=== Your task ===
Copy out each line of the entries where the word "distance" is present.

++++ Data

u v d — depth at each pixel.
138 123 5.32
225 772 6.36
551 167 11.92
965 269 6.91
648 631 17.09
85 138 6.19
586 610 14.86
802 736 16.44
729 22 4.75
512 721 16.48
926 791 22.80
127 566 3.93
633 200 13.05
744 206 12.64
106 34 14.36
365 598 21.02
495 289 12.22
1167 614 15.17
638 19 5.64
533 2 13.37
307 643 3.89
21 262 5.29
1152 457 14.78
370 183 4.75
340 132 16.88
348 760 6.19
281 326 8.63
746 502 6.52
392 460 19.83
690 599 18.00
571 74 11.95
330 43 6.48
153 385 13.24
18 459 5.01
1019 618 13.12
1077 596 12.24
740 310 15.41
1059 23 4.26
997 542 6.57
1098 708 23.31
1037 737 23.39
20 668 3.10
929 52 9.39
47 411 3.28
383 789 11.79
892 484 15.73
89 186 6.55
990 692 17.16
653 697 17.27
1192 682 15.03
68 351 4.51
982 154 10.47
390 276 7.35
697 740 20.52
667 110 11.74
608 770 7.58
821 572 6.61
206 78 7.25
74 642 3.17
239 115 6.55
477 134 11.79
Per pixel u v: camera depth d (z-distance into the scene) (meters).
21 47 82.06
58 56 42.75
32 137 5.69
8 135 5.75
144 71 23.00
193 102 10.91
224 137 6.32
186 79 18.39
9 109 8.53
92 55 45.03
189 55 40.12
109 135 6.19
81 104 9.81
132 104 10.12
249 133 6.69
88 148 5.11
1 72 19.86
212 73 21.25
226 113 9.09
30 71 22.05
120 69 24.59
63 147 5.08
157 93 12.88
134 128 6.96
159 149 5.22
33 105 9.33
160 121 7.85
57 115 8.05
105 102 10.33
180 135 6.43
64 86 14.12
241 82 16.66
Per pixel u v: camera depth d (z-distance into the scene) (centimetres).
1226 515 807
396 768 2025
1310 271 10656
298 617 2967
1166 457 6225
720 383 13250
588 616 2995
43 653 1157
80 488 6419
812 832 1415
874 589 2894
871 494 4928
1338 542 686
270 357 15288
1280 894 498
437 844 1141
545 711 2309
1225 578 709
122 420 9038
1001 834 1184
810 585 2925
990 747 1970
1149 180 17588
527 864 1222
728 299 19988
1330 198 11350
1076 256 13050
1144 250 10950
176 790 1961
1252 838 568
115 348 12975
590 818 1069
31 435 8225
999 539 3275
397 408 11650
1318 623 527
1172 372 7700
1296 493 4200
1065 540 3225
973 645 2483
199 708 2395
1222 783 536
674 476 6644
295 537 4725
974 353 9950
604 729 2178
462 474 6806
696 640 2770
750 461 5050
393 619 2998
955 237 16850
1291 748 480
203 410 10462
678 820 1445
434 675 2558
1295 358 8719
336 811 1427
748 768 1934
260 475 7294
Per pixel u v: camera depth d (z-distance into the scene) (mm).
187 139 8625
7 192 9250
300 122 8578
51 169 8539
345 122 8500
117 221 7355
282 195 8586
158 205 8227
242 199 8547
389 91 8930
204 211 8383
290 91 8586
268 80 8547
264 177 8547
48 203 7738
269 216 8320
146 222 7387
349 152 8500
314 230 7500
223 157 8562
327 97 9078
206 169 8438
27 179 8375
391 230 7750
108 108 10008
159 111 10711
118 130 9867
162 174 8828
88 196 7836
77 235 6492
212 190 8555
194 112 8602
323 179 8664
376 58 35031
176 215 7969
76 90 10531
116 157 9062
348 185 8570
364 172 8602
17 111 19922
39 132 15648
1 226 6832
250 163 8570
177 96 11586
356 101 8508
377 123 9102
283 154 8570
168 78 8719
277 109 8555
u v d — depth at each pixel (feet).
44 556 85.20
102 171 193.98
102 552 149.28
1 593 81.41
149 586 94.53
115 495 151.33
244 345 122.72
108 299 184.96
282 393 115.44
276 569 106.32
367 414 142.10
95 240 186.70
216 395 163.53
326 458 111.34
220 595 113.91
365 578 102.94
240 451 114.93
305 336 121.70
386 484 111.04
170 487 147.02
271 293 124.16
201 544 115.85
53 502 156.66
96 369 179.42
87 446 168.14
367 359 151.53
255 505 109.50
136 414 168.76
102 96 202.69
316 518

++++++++

=== Completed task ===
Per pixel u v: camera depth d (z-distance into the scene) (meters).
Per pixel u v: camera depth d (z-distance into the scene) (centimetres).
Per pixel u v: camera depth d (z-distance into the scene) (mm).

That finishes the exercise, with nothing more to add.